Below are the records; give again exactly the line with "X398321Y38103D03*", the line with "X638984Y289380D03*", and each line that lies between them, and nothing besides.

_ _ _ _ _ _ _

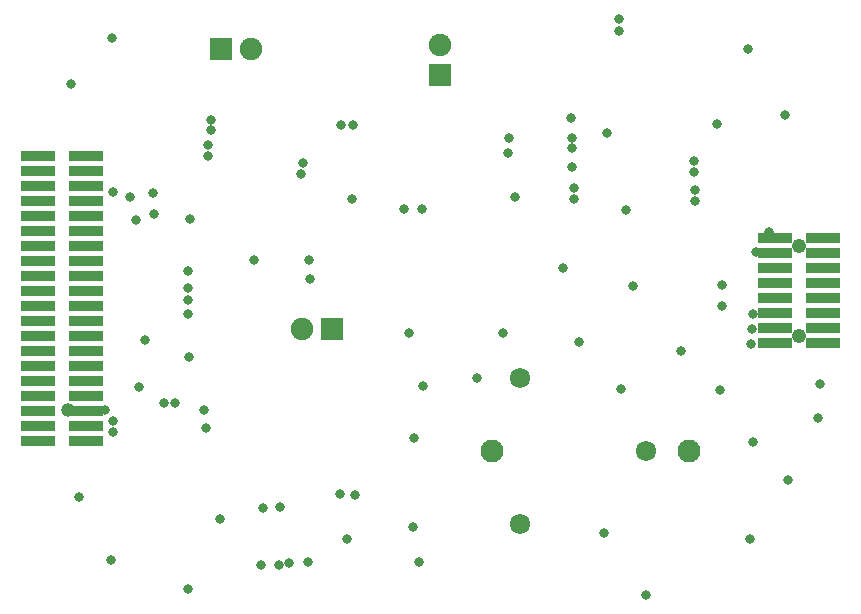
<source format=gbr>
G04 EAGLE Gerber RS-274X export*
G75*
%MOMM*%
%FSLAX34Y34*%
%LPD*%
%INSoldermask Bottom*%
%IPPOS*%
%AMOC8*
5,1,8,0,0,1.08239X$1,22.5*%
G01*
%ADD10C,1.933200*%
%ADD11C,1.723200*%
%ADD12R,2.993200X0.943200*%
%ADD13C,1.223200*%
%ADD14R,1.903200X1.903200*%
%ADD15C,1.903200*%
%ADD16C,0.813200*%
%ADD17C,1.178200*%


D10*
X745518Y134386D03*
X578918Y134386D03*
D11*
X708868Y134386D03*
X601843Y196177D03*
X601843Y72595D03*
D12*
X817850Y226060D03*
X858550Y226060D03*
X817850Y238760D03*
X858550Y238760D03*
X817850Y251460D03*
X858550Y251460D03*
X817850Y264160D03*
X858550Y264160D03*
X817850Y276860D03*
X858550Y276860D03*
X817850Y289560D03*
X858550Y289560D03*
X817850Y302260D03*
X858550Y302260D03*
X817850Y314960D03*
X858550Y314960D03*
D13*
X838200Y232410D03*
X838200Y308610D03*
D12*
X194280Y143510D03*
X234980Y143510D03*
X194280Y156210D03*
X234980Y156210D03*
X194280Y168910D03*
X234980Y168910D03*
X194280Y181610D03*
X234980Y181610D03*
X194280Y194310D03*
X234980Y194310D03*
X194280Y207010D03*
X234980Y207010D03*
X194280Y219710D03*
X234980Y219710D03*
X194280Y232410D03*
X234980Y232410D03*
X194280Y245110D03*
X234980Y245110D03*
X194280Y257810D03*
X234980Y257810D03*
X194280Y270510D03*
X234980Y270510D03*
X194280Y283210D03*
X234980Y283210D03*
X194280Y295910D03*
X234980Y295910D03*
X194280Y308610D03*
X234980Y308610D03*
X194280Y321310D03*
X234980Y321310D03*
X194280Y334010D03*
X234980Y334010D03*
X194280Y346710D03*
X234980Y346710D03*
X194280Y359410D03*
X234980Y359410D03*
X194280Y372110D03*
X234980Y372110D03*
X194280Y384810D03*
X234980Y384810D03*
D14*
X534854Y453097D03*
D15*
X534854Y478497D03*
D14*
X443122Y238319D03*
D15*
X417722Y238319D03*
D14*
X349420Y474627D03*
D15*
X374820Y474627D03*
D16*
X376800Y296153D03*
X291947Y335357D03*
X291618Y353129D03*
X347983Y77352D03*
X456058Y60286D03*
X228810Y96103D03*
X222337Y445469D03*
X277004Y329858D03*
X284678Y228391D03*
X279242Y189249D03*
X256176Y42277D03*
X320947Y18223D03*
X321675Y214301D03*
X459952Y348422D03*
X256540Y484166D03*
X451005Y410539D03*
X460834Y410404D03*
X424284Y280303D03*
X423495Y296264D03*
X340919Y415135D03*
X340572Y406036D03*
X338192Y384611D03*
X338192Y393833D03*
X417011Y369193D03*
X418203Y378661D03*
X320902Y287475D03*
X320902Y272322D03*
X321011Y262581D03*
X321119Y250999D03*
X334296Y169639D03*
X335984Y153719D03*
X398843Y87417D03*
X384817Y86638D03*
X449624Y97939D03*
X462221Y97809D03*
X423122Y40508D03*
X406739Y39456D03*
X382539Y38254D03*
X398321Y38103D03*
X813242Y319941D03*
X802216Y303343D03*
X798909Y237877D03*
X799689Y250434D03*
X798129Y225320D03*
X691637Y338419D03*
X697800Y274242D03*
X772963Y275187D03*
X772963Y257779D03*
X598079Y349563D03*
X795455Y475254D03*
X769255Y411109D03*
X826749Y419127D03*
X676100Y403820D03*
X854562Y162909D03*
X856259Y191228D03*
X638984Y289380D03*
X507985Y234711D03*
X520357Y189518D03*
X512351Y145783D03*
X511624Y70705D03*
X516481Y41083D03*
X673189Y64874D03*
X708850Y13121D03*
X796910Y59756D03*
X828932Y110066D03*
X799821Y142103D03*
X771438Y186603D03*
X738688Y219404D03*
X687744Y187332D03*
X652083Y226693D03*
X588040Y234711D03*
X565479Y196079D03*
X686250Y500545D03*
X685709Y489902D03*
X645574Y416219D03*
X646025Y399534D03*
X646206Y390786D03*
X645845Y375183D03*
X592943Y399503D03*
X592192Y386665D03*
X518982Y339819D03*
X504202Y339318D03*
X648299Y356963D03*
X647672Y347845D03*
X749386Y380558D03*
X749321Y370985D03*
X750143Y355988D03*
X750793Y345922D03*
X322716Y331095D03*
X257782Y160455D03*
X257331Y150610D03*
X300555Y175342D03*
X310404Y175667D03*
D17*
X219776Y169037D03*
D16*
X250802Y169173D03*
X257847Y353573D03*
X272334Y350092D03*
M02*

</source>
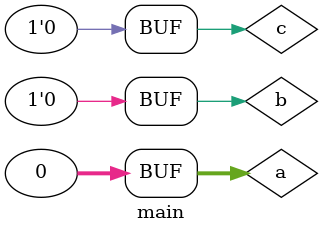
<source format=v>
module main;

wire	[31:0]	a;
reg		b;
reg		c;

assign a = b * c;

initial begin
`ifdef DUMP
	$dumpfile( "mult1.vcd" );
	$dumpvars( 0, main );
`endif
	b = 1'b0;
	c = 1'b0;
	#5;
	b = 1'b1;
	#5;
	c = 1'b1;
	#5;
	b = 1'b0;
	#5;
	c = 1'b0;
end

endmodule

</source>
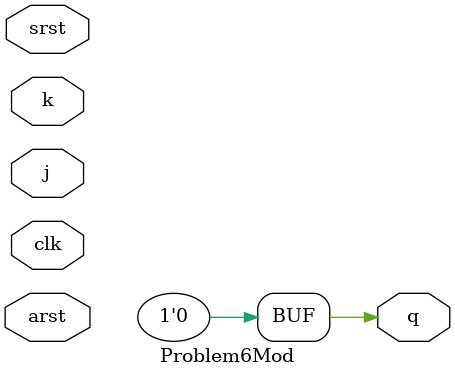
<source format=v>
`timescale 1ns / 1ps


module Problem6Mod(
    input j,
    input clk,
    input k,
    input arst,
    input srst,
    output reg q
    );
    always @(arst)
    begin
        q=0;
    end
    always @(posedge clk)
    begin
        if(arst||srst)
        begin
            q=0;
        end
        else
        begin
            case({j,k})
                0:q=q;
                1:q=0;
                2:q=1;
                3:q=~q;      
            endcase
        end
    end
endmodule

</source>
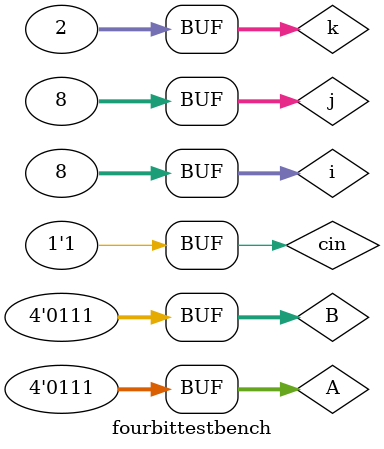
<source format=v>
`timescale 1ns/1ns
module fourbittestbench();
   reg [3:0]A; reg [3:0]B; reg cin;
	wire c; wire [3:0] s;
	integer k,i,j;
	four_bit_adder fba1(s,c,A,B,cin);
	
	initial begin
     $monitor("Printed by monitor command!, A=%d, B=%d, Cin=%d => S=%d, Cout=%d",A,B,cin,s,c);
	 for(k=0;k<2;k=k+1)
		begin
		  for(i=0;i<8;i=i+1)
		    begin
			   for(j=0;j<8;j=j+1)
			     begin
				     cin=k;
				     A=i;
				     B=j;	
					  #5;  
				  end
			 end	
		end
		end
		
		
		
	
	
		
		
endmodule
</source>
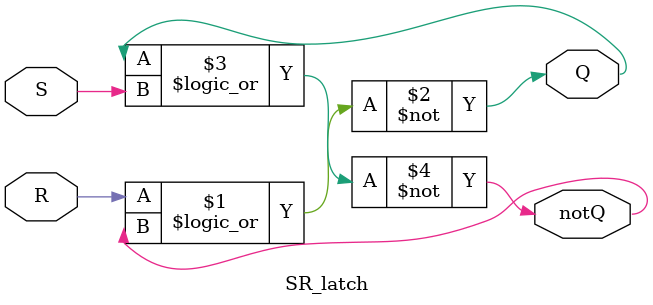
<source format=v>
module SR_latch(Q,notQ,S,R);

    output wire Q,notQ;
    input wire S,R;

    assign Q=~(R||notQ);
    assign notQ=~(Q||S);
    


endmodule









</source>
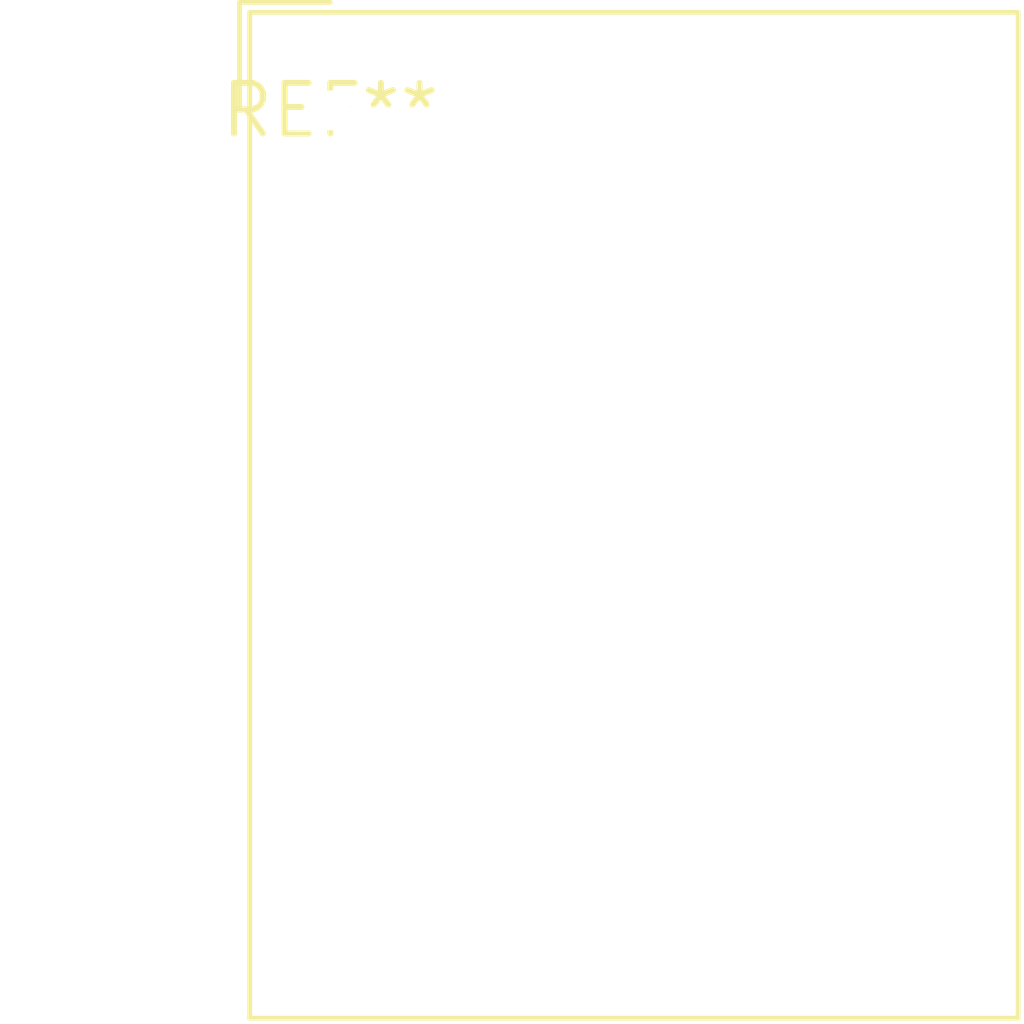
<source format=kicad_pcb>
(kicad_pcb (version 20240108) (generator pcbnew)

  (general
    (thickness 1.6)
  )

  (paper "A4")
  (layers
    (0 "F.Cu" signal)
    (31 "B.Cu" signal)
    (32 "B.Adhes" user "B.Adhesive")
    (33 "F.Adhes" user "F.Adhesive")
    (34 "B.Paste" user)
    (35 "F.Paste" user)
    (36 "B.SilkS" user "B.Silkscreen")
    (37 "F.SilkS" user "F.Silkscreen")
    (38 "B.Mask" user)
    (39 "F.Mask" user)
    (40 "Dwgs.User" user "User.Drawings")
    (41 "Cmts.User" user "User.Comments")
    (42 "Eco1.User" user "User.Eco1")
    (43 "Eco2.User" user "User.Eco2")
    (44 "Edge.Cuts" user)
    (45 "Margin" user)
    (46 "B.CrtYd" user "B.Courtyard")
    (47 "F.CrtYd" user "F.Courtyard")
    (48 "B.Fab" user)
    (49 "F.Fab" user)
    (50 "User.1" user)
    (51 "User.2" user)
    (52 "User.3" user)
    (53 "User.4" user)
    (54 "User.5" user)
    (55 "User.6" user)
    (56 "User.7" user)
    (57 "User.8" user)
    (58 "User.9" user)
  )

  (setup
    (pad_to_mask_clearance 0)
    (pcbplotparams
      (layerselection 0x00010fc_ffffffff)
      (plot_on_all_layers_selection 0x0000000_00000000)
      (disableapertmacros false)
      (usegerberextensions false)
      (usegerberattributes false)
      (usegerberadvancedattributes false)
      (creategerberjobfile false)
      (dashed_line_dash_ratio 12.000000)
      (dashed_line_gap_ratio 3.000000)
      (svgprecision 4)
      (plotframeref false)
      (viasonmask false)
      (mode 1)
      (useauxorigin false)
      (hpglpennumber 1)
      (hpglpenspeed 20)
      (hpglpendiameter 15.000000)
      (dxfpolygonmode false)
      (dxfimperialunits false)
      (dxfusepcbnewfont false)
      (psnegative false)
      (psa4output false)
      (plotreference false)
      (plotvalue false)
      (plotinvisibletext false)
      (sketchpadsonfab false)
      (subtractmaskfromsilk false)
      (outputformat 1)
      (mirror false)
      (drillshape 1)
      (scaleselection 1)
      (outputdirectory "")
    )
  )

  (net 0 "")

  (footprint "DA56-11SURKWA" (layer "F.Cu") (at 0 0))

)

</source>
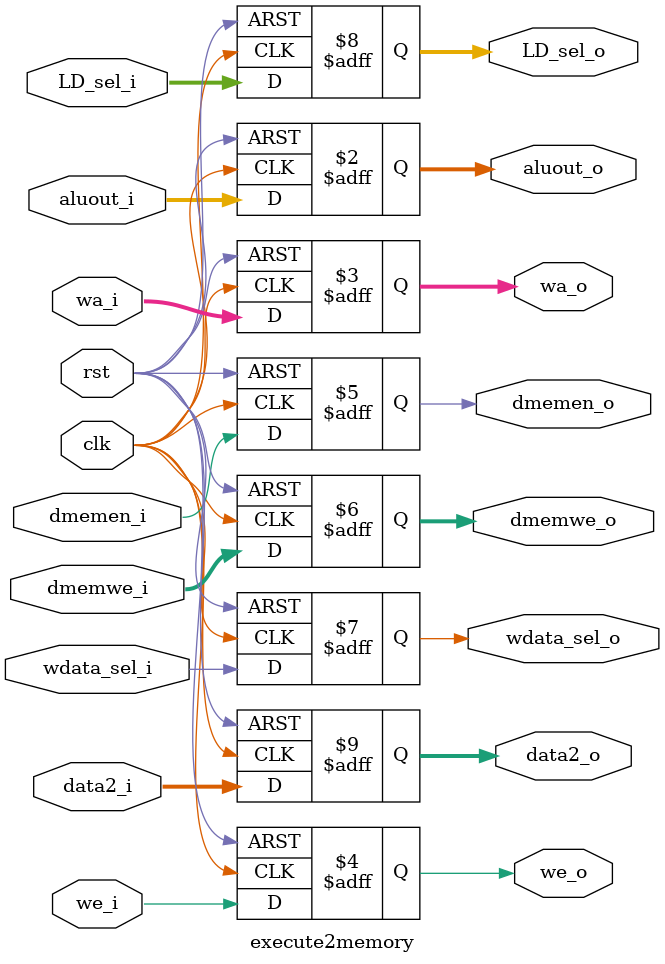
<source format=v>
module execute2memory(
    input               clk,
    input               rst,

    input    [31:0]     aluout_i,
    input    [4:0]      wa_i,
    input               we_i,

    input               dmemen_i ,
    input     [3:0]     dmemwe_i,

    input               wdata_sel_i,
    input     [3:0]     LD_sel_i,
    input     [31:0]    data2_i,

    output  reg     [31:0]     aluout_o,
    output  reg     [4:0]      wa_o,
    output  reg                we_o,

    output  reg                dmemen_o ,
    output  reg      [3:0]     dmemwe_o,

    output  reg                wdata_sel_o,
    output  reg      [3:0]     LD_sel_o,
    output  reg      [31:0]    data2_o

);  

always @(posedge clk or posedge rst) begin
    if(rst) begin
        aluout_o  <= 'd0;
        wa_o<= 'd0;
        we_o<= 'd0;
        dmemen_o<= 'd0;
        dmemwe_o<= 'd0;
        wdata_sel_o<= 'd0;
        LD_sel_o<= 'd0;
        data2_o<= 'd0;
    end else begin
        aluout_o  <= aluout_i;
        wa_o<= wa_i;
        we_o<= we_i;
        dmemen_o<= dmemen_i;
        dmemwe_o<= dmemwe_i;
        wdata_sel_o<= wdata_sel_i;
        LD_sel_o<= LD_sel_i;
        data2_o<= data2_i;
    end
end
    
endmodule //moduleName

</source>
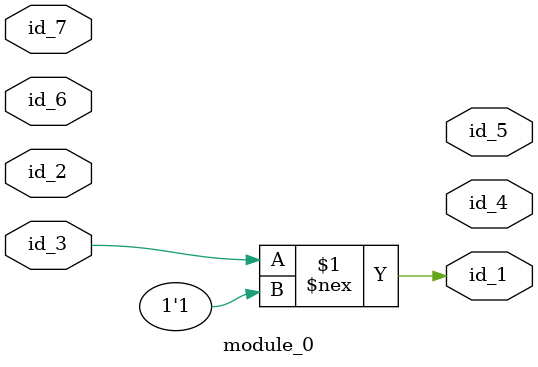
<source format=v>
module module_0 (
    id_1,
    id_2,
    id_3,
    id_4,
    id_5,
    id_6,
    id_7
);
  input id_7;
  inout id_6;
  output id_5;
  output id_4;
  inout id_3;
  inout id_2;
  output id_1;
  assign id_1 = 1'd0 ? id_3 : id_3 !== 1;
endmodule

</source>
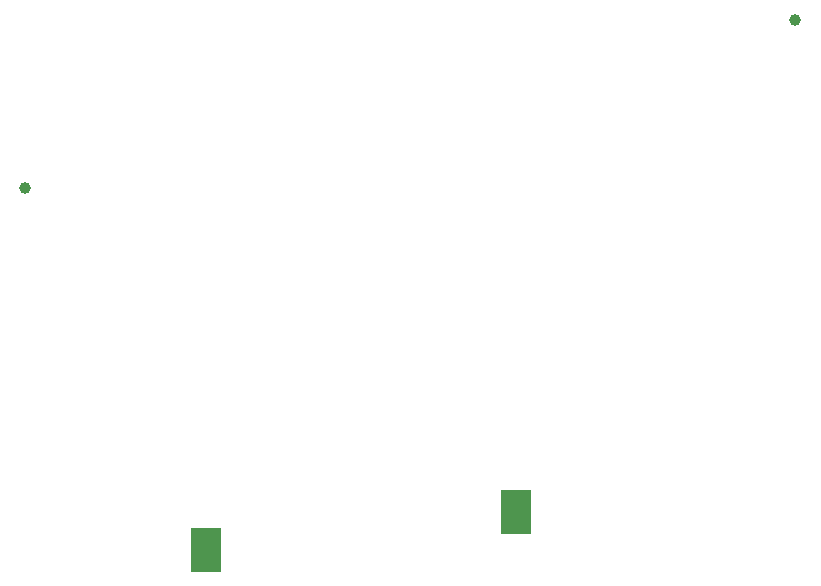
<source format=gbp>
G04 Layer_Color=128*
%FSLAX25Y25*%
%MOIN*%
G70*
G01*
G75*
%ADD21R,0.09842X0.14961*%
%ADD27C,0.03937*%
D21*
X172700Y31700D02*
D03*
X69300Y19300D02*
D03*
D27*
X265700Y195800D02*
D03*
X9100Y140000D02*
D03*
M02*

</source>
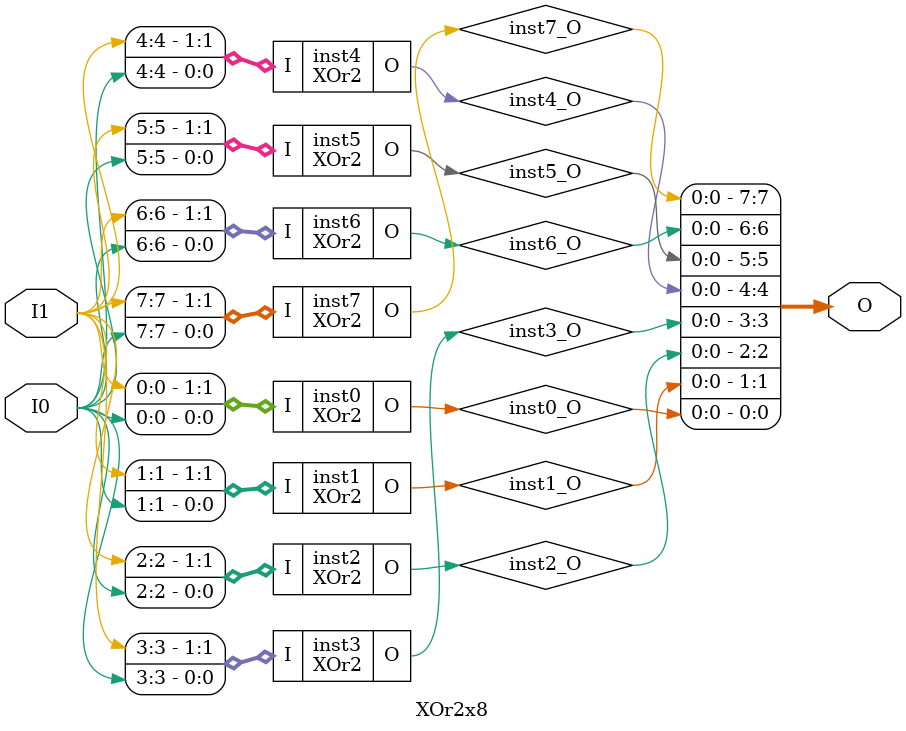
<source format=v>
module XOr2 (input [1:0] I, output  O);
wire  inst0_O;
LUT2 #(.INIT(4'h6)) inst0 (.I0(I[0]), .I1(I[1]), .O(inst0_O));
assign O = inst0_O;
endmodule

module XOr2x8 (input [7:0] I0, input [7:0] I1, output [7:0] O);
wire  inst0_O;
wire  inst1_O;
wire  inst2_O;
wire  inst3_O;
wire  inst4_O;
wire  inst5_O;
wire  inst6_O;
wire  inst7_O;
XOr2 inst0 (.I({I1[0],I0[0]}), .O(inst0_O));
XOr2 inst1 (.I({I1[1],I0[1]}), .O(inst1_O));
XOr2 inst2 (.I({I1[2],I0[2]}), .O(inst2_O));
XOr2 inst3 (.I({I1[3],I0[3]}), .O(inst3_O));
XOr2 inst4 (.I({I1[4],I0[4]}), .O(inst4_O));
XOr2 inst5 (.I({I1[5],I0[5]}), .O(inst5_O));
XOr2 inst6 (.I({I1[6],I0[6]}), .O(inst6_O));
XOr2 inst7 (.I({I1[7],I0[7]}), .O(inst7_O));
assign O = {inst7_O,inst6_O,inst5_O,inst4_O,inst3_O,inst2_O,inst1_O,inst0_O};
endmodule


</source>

_ _ _ _ _ _ _

REPLY:
X398321Y38103D03*
X813242Y319941D03*
X802216Y303343D03*
X798909Y237877D03*
X799689Y250434D03*
X798129Y225320D03*
X691637Y338419D03*
X697800Y274242D03*
X772963Y275187D03*
X772963Y257779D03*
X598079Y349563D03*
X795455Y475254D03*
X769255Y411109D03*
X826749Y419127D03*
X676100Y403820D03*
X854562Y162909D03*
X856259Y191228D03*
X638984Y289380D03*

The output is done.